On immigration and trade, Republicans who opposed Donald Trump have more in common with Democrats than they do with fellow party members who backed the businessman from the start.
A SurveyMonkey poll conducted for the website FiveThirtyEight found that whereas 76 percent of Trump’s supporters want immigration to fall, only 21 percent of anti-Trump Republicans agree it must come down. That’s close to the 26 percent of Democrats who say immigration is too high.
61 percent of non-Trump Republicans and 52 percent of Democrats, by contrast, agree that immigration should stay more or less the same. The remaining 17 and 22 percent, respectively, would welcome higher immigration.
There is similar cross-party agreement on trade. Half of Trump’s supporters think trade deals are bad for the American economy; only 20 percent of anti-Trump Republicans agree against 28 percent of all Democrats.
By contrast, 55 percent of Republicans who don’t support Trump think free trade is generally good for the economy, as do 43 percent of Democrats.
Surprising
That Trump’s voters are negative about immigration and trade is unsurprising. The New Yorker has made his entire presidential campaign about these issues.
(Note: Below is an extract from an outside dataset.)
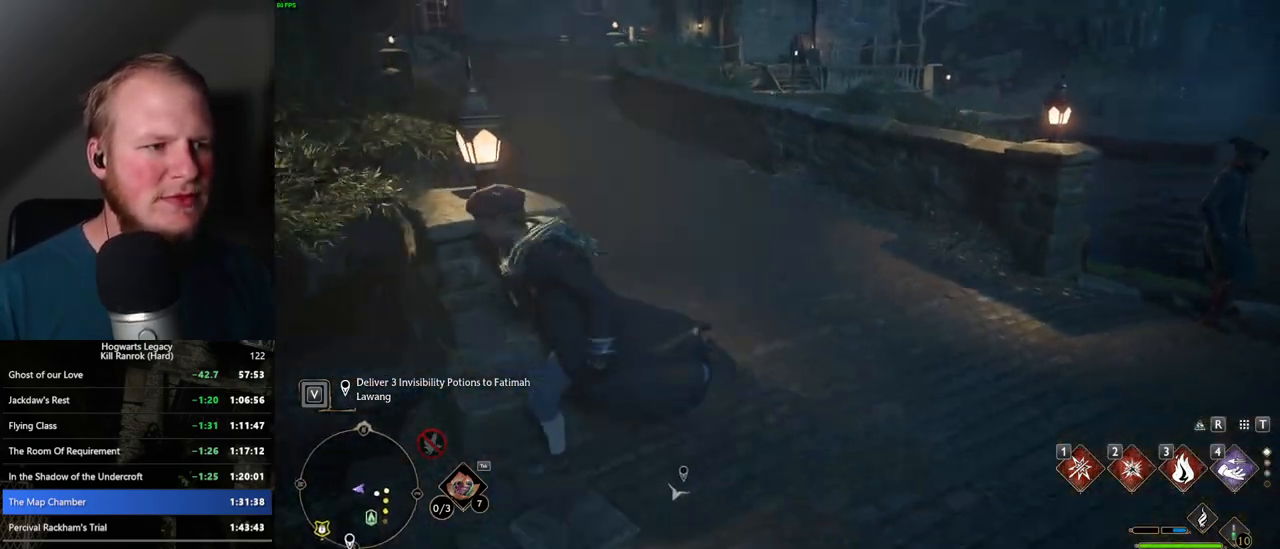
{"keys": ["d"], "mouse": [], "events": [[217, "d", "down"], [350, "s", "up"]]}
The fact that other Republicans are more positive about free trade and that Democrats are more supportive of immigration isn’t exactly shocking either.
But non-Trump Republicans’ views on immigration and Democrats’ support for free trade points to a larger trend that could ultimately see the parties realign.
Realignment
As I wrote here in May, there is tension in both parties. Jeb Bush- and Marco Rubio-voting Republicans have really more in common with Hillary Clinton-voting Democrats than they do with most of Trump’s supporters.
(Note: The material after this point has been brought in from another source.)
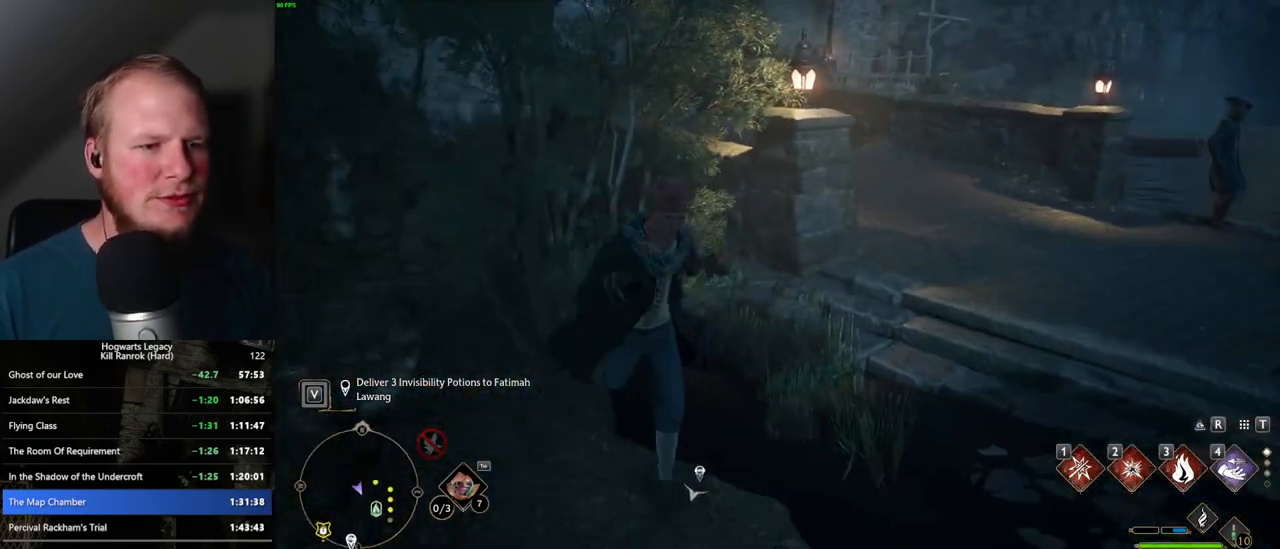
{"keys": ["w"], "mouse": [], "events": [[117, "w", "down"], [400, "d", "up"]]}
On the other hand, mostly white working-class voters have gradually abandoned the Democratic Party over the last few decades, creating a more inward-looking, nativist Republican constituency.
If these shifts continue, Democrats could end up as a coalition of upscale, progressive whites and ethnic as well as sexual minorities, many of whom live in the country’s major cities. Indeed, they are already close to that vision.
Democrats would be diverse and outward-looking. Their policies would be more liberal in an economic sense and internationalist.
Republicans would be mostly white, mostly rural, more protectionist than they are now and more skeptical of foreign entanglements than they have been since the start of the Second World War.
Their voters would prize homogeneity: common values and a sense of community that is alien to big-city dwellers and the globetrotting elite.